Scoring Credit for a Boat

Money is readily available, but new rules impact the way lenders grant boat loans.

November 11, 2010

You’ve been scrimping and saving for months, and the local dealer has inventory to move, so you’re finally ready to pull the trigger on the boat of your dreams. Only financing stands between you and salt spray. Will that be an obstacle? It doesn’t have to be, although the recession and the recent banking overhaul have changed the way lenders grant boat loans.

“We have more lenders than ever, and they’re looking for qualified buyers to loan money to,” says Phillip Hawkins, a loan specialist with Sterling Associates, a national marine financial brokerage firm. “Are the days of no income verification over? Definitely. But if you have the last two years of your tax returns and meet the underwriting guidelines – I’m not having any problems getting loans for qualified people. Each bank has different requirements, but generally the minimum credit-score rating is 680.”

Sterling Associates and other brokerage firms secure loans on boats ranging from 20-foot center consoles to megayachts by shopping around with various lenders. Loan types range from the straight fixed-interest variety for set time periods to adjustable-rate or interest-only programs, depending on the amount of money being financed and the customer’s needs.

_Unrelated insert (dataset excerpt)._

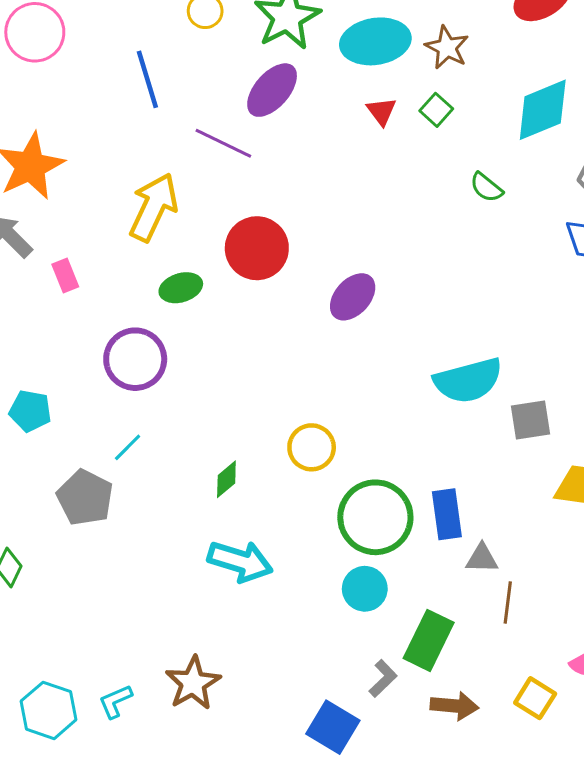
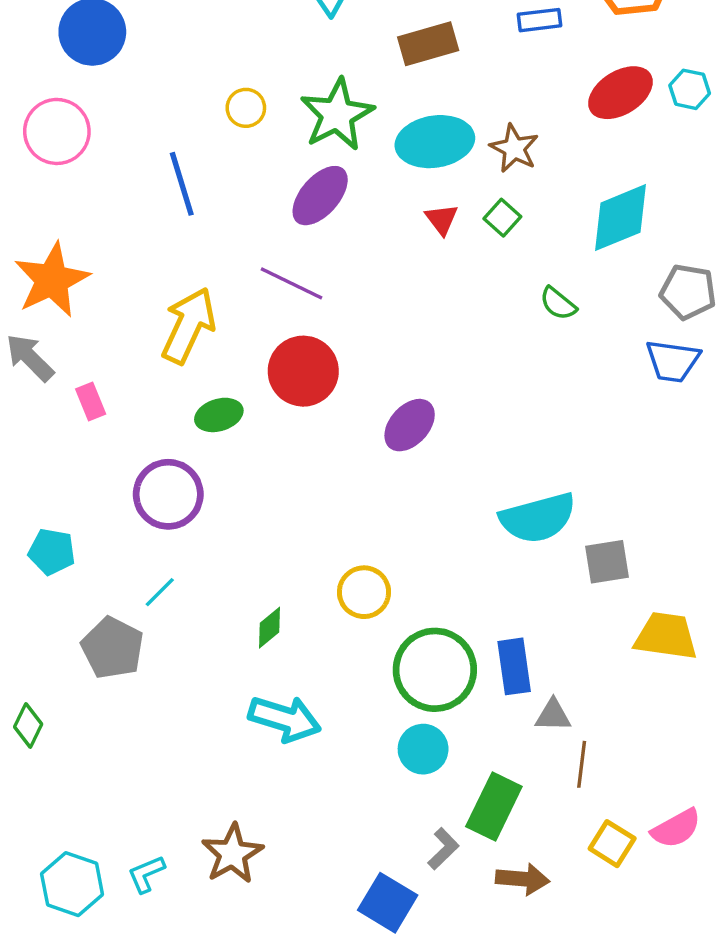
purple line: (223, 143) -> (291, 283), moved
yellow square: (535, 698) -> (612, 844), moved

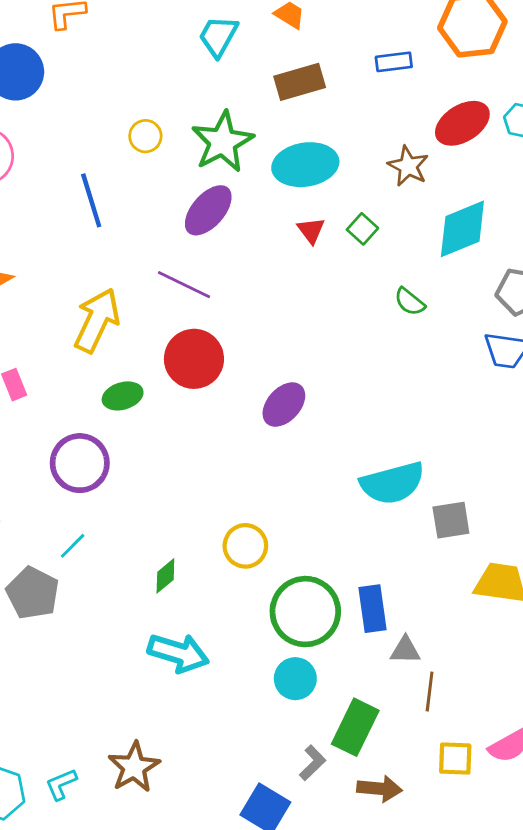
brown star: (514, 148) -> (408, 166), moved
yellow square: (612, 844) -> (455, 759), turned -30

Hawkins says the typical guidelines are a 15 percent down payment with a term up to 15 years for loan amounts of $100,000 or less. For loans over $100,000, a 20 percent down payment is required, and the term can be extended to as much as 20 years. Interest rates are determined by the dollar level, with breaks at $25,000 to $50,000, $50,000 to $100,000, and above $100,000. Current interest rates typically range from 5.5 percent to 6.5 percent.


“I’d recommend prospective buyers get preapproved for a loan and find a lender they’re comfortable with, one with experience and knowledge,” Hawkins says. “At Sterling, the majority of us boat and fish personally, so we know the marine market. Once a customer is preapproved, we can look at the many options available to get the purchase financed and get the new owner out on the water.”

Though they may collect U.S. Coast Guard documentation, possible state document fees or prepayment penalty fees, brokerage firms do not charge for their services. Instead they are paid a percentage by the actual lender. Under the banking overhaul bill that was passed in July, these fees must be disclosed to the borrower. Large loan applications are typically handled by brokers, while boat dealers or hometown banks often process loans for smaller boats.

“The banking overhaul bill will definitely impact consumers,” says Don Parkhurst, the senior vice president of the SunTrust Marine and RV Finance Division and a former president of industry trade group the National Marine Bankers Association. “It represents the most sweeping changes to the financial system since the 1930s. Finance brokers now have to disclose the fees banks pay to them. However, marine dealers are exempt from this disclosure requirement even though they are also paid fees by the bank. On a $1 million loan, that fee could be $15,000. Some borrowers believe they’re eliminating the middleman by dealing directly with the lender, but in reality, brokers often get as good or better rates as the banks since they earn a volume discount.”


The banking overhaul legislation will affect marine lending practices in other ways too. “This law has created a lot of uncertainty and confusion,” Parkhurst explains. “For instance, primary lenders like banks will now be required to have more capital on hand and will be charged higher FDIC fees. National banks like SunTrust are further impacted. For 150 years, federal banking laws pre-empted state laws. But as a result of this law, banks may be subject to certain state laws like prepayment penalty guidelines or credit search requirements. Rather than one set of rules, we might have to play by 50, and that is going to force banks to quit doing business in some states. Less competition means costs, fees and rates go up, resulting in fewer choices for the loan applicant. This represents a definite change from what the market is used to.”

Although the caveat “buyer beware” applies more than ever, there are still great deals out there on new and pre-owned boats. Liquidations or inventory clearances, historically low interest rates and manufacturers trying to ramp up production all mean great prices and lower monthly payments. “If you’re in the market, you can’t get a better deal than right now,” Parkhurst says. “If you have a real cash down payment, there’s definitely financing money available for the balance. Take the time to get preapproved. That will give a realistic price range so you know what you can really afford. It also gives you more options and a better negotiating position with the dealer. If you don’t qualify for one loan, the bank will typically counter offer to close the deal. They want to earn your business.”

What’s It Worth?


The first step in buying, selling or trading a used boat is establishing its value. To determine the base price, lenders use several sources, such as the BUC book (, the NADA guide (, and In general, the loan value is 15 percent less than the high retail price of the basic boat without additional equipment. There are some lenders that will factor in options and accessories, however.

“Vessel values fluctuate,” says Sterling Associate’s Phil Hawkins. “It all depends on the pedigree. The number of quality pre-owned boats is getting smaller, so many makes are holding their value even in the slower economy.”